While having lunch with my wife today, we
noticed that all except one of the members of the family at the table next to
us were engaged in – no, not a conversation – their electronic gadgets, and
those gadgets happened to be Apple products – iPhones and iPads.
We started talking about how it used to be
the Apple Daily, Hong Kong’s leading newspaper, rather than the the Apple
gadgets, that captured the attention of the Chinese restaurant customers, and
we moved on to discuss the factors that have made the computer company such a
phenomenal success.

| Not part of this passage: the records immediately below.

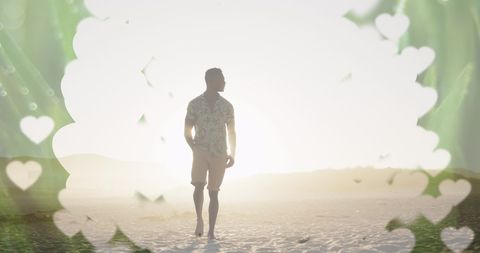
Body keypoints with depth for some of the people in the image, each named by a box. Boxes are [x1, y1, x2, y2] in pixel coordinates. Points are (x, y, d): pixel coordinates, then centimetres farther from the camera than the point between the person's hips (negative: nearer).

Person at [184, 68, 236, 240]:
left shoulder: (227, 106, 2)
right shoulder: (194, 104, -2)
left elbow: (232, 132, 10)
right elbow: (187, 132, 4)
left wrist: (232, 154, -1)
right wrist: (195, 150, -10)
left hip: (219, 156, 1)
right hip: (201, 153, -1)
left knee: (213, 192, 0)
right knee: (199, 186, -19)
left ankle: (211, 231, 8)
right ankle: (199, 218, 5)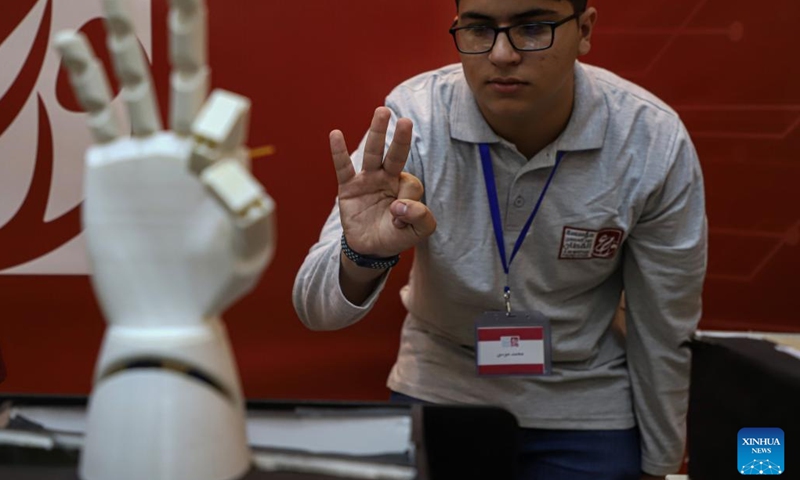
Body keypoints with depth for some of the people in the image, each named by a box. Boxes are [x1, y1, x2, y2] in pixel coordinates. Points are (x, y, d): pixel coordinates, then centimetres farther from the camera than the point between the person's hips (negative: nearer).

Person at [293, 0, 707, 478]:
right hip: (435, 394, 1)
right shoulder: (412, 119, -22)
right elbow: (317, 309, -24)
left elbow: (664, 333, -7)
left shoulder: (656, 144, -21)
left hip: (583, 416, 0)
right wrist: (362, 257, -46)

It is easy to name a number of surface reasons, such as the
high quality and elegant, minimalist designs of the products, the large number
of trendy people as followers, which further enhances the company’s image, etc.

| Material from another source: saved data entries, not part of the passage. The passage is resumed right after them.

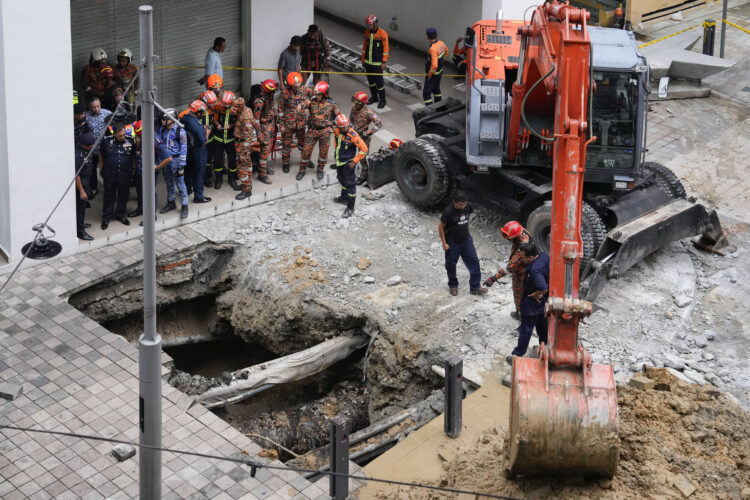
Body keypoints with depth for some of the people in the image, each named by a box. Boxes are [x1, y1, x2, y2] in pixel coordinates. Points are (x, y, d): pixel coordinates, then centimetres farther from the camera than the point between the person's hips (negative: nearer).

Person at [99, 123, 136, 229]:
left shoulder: (130, 142, -1)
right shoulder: (106, 141, -6)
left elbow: (133, 157, 13)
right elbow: (101, 156, 7)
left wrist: (133, 169, 11)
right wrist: (101, 169, 8)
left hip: (125, 175, 2)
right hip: (110, 175, -2)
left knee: (123, 196, 12)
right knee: (109, 196, 7)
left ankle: (120, 214, 30)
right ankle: (106, 217, 19)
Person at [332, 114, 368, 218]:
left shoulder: (353, 135, -27)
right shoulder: (337, 131, -9)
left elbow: (364, 149, -24)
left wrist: (354, 161, -21)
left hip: (348, 162, -7)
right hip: (339, 161, 7)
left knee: (350, 183, -2)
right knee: (342, 179, 27)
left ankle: (350, 208, 4)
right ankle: (344, 197, 51)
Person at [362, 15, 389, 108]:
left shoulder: (382, 33, -12)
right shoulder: (367, 32, 5)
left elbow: (385, 48, -11)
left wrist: (384, 62, -13)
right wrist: (363, 59, 14)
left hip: (377, 63, -6)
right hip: (368, 62, 6)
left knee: (379, 81, -3)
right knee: (370, 80, 13)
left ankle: (382, 100, 10)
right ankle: (374, 97, 28)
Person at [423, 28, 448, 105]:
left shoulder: (433, 49, -35)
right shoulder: (441, 43, -8)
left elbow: (434, 65, -40)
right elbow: (446, 51, 17)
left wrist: (429, 75, -23)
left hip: (433, 73, -9)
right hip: (440, 71, 9)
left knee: (426, 94, 0)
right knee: (436, 89, 29)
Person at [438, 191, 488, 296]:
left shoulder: (467, 207, -8)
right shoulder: (448, 212, -24)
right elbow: (440, 227, -14)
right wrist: (444, 243, -12)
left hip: (466, 240, 5)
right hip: (452, 243, -4)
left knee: (474, 261, 1)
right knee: (451, 265, 11)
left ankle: (475, 287, 10)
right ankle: (453, 286, 34)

But at the end of the day, much of the credit would have to go to Steve Jobs
and his philosophy.
Perhaps Steve Jobs’s philosophy is best
reflected in his much quoted adage, “Stay hungry. Stay foolish.” The saying is
so well liked by my colleague that he puts it under his name in his emails. At
a deeper level, though, “Stay hungry. Stay foolish.” reflects another, more
fundamental, idea of the legend who has single-handed changed the company’s
fortune. The idea is expressed in the phrase that for a long time accompanied
the Apple logo: “Think different.”
Isn’t staying hungry and foolish the exact
opposite of what people wish for themselves? However, isn’t this very idea what
has brought so much success to Steve Jobs and his company?

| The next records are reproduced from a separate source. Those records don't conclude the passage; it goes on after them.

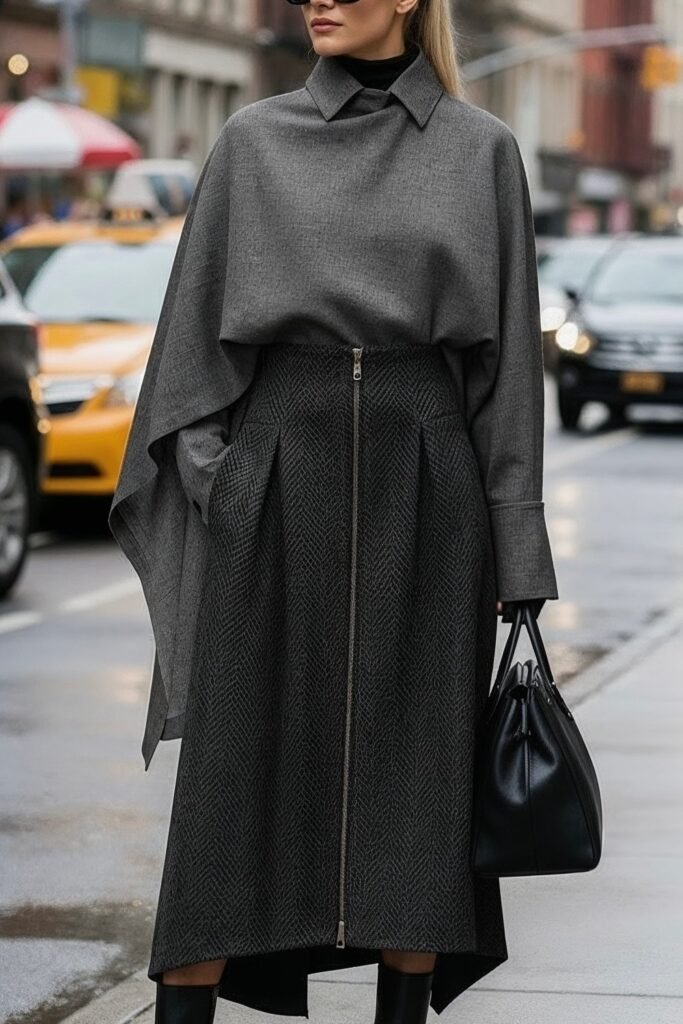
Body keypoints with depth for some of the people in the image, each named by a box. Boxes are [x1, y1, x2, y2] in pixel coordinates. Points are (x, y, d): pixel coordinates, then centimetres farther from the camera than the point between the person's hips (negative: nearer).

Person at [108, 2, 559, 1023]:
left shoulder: (481, 151, 5)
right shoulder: (253, 142, 6)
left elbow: (508, 361, 3)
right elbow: (197, 333, 8)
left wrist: (515, 553, -1)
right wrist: (201, 478, -1)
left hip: (423, 490, 0)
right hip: (274, 488, 0)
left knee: (415, 776, 3)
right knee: (235, 775, -1)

I am sure that many people are aware that
thinking differently is what would make them successful and that many people
wish that they can think differently from the mass. But I am equally sure that
it is much, much easier said than done.
It may sound like a twisted piece of logic,
but if many, many people were able to think “differently”, would the “different
thinking” not then become the common thinking of the mass?